Gallant Kai Bok-su! As he rests up there on his wind-swept height, there are hearts in the valleys and on the plains of his beloved Formosa and in his far-off native land that are aching for him. And sometimes to these last comes the question "Was it well?" Was it well that he should wear out that splendid life in such desperate toil among heathen that hated and reviled him?

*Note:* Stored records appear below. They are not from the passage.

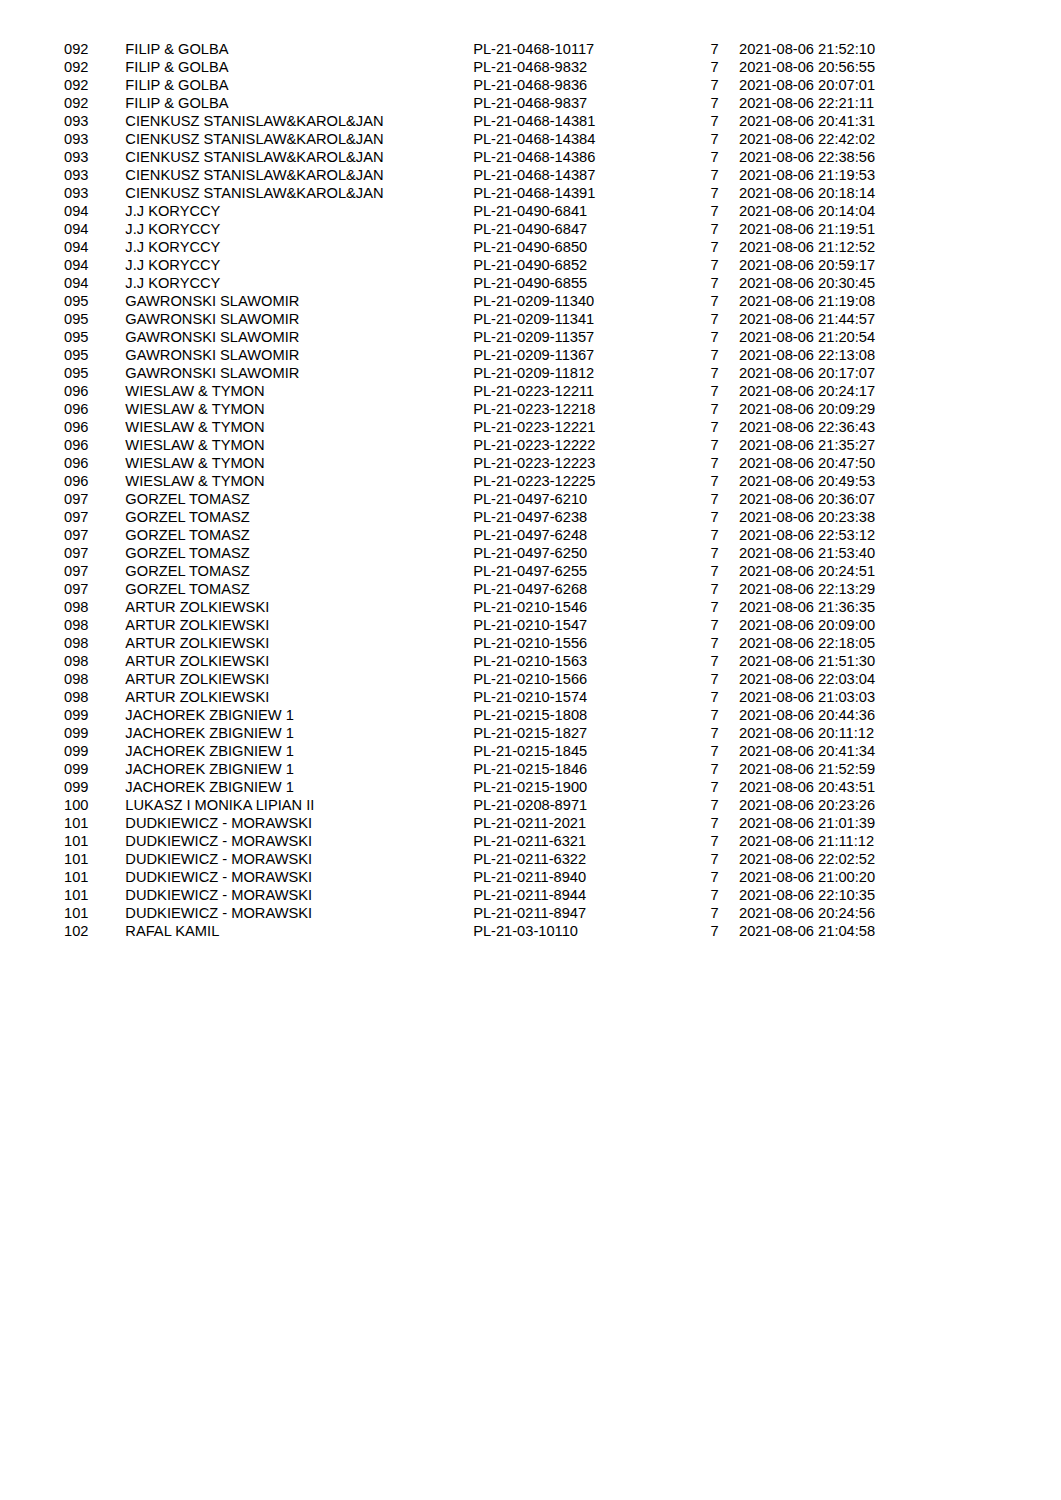| 092 | FILIP & GOLBA | PL-21-0468-10117 | 7 | 2021-08-06 21:52:10 |
| 092 | FILIP & GOLBA | PL-21-0468-9832 | 7 | 2021-08-06 20:56:55 |
| 092 | FILIP & GOLBA | PL-21-0468-9836 | 7 | 2021-08-06 20:07:01 |
| 092 | FILIP & GOLBA | PL-21-0468-9837 | 7 | 2021-08-06 22:21:11 |
| 093 | CIENKUSZ STANISLAW&KAROL&JAN | PL-21-0468-14381 | 7 | 2021-08-06 20:41:31 |
| 093 | CIENKUSZ STANISLAW&KAROL&JAN | PL-21-0468-14384 | 7 | 2021-08-06 22:42:02 |
| 093 | CIENKUSZ STANISLAW&KAROL&JAN | PL-21-0468-14386 | 7 | 2021-08-06 22:38:56 |
| 093 | CIENKUSZ STANISLAW&KAROL&JAN | PL-21-0468-14387 | 7 | 2021-08-06 21:19:53 |
| 093 | CIENKUSZ STANISLAW&KAROL&JAN | PL-21-0468-14391 | 7 | 2021-08-06 20:18:14 |
| 094 | J.J KORYCCY | PL-21-0490-6841 | 7 | 2021-08-06 20:14:04 |
| 094 | J.J KORYCCY | PL-21-0490-6847 | 7 | 2021-08-06 21:19:51 |
| 094 | J.J KORYCCY | PL-21-0490-6850 | 7 | 2021-08-06 21:12:52 |
| 094 | J.J KORYCCY | PL-21-0490-6852 | 7 | 2021-08-06 20:59:17 |
| 094 | J.J KORYCCY | PL-21-0490-6855 | 7 | 2021-08-06 20:30:45 |
| 095 | GAWRONSKI SLAWOMIR | PL-21-0209-11340 | 7 | 2021-08-06 21:19:08 |
| 095 | GAWRONSKI SLAWOMIR | PL-21-0209-11341 | 7 | 2021-08-06 21:44:57 |
| 095 | GAWRONSKI SLAWOMIR | PL-21-0209-11357 | 7 | 2021-08-06 21:20:54 |
| 095 | GAWRONSKI SLAWOMIR | PL-21-0209-11367 | 7 | 2021-08-06 22:13:08 |
| 095 | GAWRONSKI SLAWOMIR | PL-21-0209-11812 | 7 | 2021-08-06 20:17:07 |
| 096 | WIESLAW & TYMON | PL-21-0223-12211 | 7 | 2021-08-06 20:24:17 |
| 096 | WIESLAW & TYMON | PL-21-0223-12218 | 7 | 2021-08-06 20:09:29 |
| 096 | WIESLAW & TYMON | PL-21-0223-12221 | 7 | 2021-08-06 22:36:43 |
| 096 | WIESLAW & TYMON | PL-21-0223-12222 | 7 | 2021-08-06 21:35:27 |
| 096 | WIESLAW & TYMON | PL-21-0223-12223 | 7 | 2021-08-06 20:47:50 |
| 096 | WIESLAW & TYMON | PL-21-0223-12225 | 7 | 2021-08-06 20:49:53 |
| 097 | GORZEL TOMASZ | PL-21-0497-6210 | 7 | 2021-08-06 20:36:07 |
| 097 | GORZEL TOMASZ | PL-21-0497-6238 | 7 | 2021-08-06 20:23:38 |
| 097 | GORZEL TOMASZ | PL-21-0497-6248 | 7 | 2021-08-06 22:53:12 |
| 097 | GORZEL TOMASZ | PL-21-0497-6250 | 7 | 2021-08-06 21:53:40 |
| 097 | GORZEL TOMASZ | PL-21-0497-6255 | 7 | 2021-08-06 20:24:51 |
| 097 | GORZEL TOMASZ | PL-21-0497-6268 | 7 | 2021-08-06 22:13:29 |
| 098 | ARTUR ZOLKIEWSKI | PL-21-0210-1546 | 7 | 2021-08-06 21:36:35 |
| 098 | ARTUR ZOLKIEWSKI | PL-21-0210-1547 | 7 | 2021-08-06 20:09:00 |
| 098 | ARTUR ZOLKIEWSKI | PL-21-0210-1556 | 7 | 2021-08-06 22:18:05 |
| 098 | ARTUR ZOLKIEWSKI | PL-21-0210-1563 | 7 | 2021-08-06 21:51:30 |
| 098 | ARTUR ZOLKIEWSKI | PL-21-0210-1566 | 7 | 2021-08-06 22:03:04 |
| 098 | ARTUR ZOLKIEWSKI | PL-21-0210-1574 | 7 | 2021-08-06 21:03:03 |
| 099 | JACHOREK ZBIGNIEW 1 | PL-21-0215-1808 | 7 | 2021-08-06 20:44:36 |
| 099 | JACHOREK ZBIGNIEW 1 | PL-21-0215-1827 | 7 | 2021-08-06 20:11:12 |
| 099 | JACHOREK ZBIGNIEW 1 | PL-21-0215-1845 | 7 | 2021-08-06 20:41:34 |
| 099 | JACHOREK ZBIGNIEW 1 | PL-21-0215-1846 | 7 | 2021-08-06 21:52:59 |
| 099 | JACHOREK ZBIGNIEW 1 | PL-21-0215-1900 | 7 | 2021-08-06 20:43:51 |
| 100 | LUKASZ I MONIKA LIPIAN II | PL-21-0208-8971 | 7 | 2021-08-06 20:23:26 |
| 101 | DUDKIEWICZ - MORAWSKI | PL-21-0211-2021 | 7 | 2021-08-06 21:01:39 |
| 101 | DUDKIEWICZ - MORAWSKI | PL-21-0211-6321 | 7 | 2021-08-06 21:11:12 |
| 101 | DUDKIEWICZ - MORAWSKI | PL-21-0211-6322 | 7 | 2021-08-06 22:02:52 |
| 101 | DUDKIEWICZ - MORAWSKI | PL-21-0211-8940 | 7 | 2021-08-06 21:00:20 |
| 101 | DUDKIEWICZ - MORAWSKI | PL-21-0211-8944 | 7 | 2021-08-06 22:10:35 |
| 101 | DUDKIEWICZ - MORAWSKI | PL-21-0211-8947 | 7 | 2021-08-06 20:24:56 |
| 102 | RAFAL KAMIL | PL-21-03-10110 | 7 | 2021-08-06 21:04:58 |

And from every part of north Formosa, sounding on the wind, comes many an answer.
Up from the damp rice-fields, where the farmer goes to and fro in the gray dawn, arises a song:
I'm not ashamed to own my Lord, Or to defend his cause.
Far away on the mountainside, the once savage mother draws her little one to her and teaches him, not the old lesson of bloodshed, but the older one of love and kindness, and together they croon:
Jesus loves me, this I know, For the Bible tells me so.
And up from scores of chapels dotting the land, comes the sound of the old, old story of Jesus and his love, preached by native Formosans, and from the thousand tongues of their congregations soars upward the Psalm:
All people that on earth do dwell, Sing to the Lord with cheerful voice!
These all unite in one great harmony, replying, "It is well!"
But is it well with the work? What of his Beautiful Island, now that Kai Bok-su has left for a greater work in a more beautiful land? Yes, it is well also with Formosa. The work goes on.
There are two thousand, one hundred members now in the four organized congregations, and over fifty mission stations and outstations. But better still there are in addition twenty-two hundred who have forsaken their idols and are being trained to become church-members. The Formosa Church out of its poverty gives liberally too. In 1911 they contributed more than thirty-five hundred dollars to Christian work. "Every year," writes Mr. Jack, "a special collection is taken by the Church for the work among the Ami—the aborigines of the Ki-lai plain." This is the foreign mission of the north Formosa Church.